◆ YOUR TASK
Copy out the data line by line exactly, from its start to the line bearing "its radius information.", inclusive.

◆ GIVEN RECORDS
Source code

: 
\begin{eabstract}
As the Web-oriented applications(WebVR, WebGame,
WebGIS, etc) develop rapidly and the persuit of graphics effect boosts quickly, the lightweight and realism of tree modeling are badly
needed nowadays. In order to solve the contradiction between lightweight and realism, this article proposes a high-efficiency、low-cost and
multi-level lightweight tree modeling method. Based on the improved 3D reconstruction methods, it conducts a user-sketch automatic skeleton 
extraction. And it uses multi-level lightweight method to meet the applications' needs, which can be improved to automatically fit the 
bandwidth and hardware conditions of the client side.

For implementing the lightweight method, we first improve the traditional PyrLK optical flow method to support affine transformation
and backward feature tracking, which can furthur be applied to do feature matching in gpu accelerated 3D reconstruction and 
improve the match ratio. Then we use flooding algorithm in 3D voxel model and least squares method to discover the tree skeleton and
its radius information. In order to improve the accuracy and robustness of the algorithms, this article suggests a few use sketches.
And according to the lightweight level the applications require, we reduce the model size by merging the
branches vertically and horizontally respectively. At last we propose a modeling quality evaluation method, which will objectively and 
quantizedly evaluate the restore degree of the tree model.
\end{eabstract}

◆ TASK SOLUTION
Source code

: 
\begin{eabstract}
As the Web-oriented applications(WebVR, WebGame,
WebGIS, etc) develop rapidly and the persuit of graphics effect boosts quickly, the lightweight and realism of tree modeling are badly
needed nowadays. In order to solve the contradiction between lightweight and realism, this article proposes a high-efficiency、low-cost and
multi-level lightweight tree modeling method. Based on the improved 3D reconstruction methods, it conducts a user-sketch automatic skeleton 
extraction. And it uses multi-level lightweight method to meet the applications' needs, which can be improved to automatically fit the 
bandwidth and hardware conditions of the client side.

For implementing the lightweight method, we first improve the traditional PyrLK optical flow method to support affine transformation
and backward feature tracking, which can furthur be applied to do feature matching in gpu accelerated 3D reconstruction and 
improve the match ratio. Then we use flooding algorithm in 3D voxel model and least squares method to discover the tree skeleton and
its radius information. In order to improve the accuracy and robustness of the algorithms, this article suggests a few use sketches.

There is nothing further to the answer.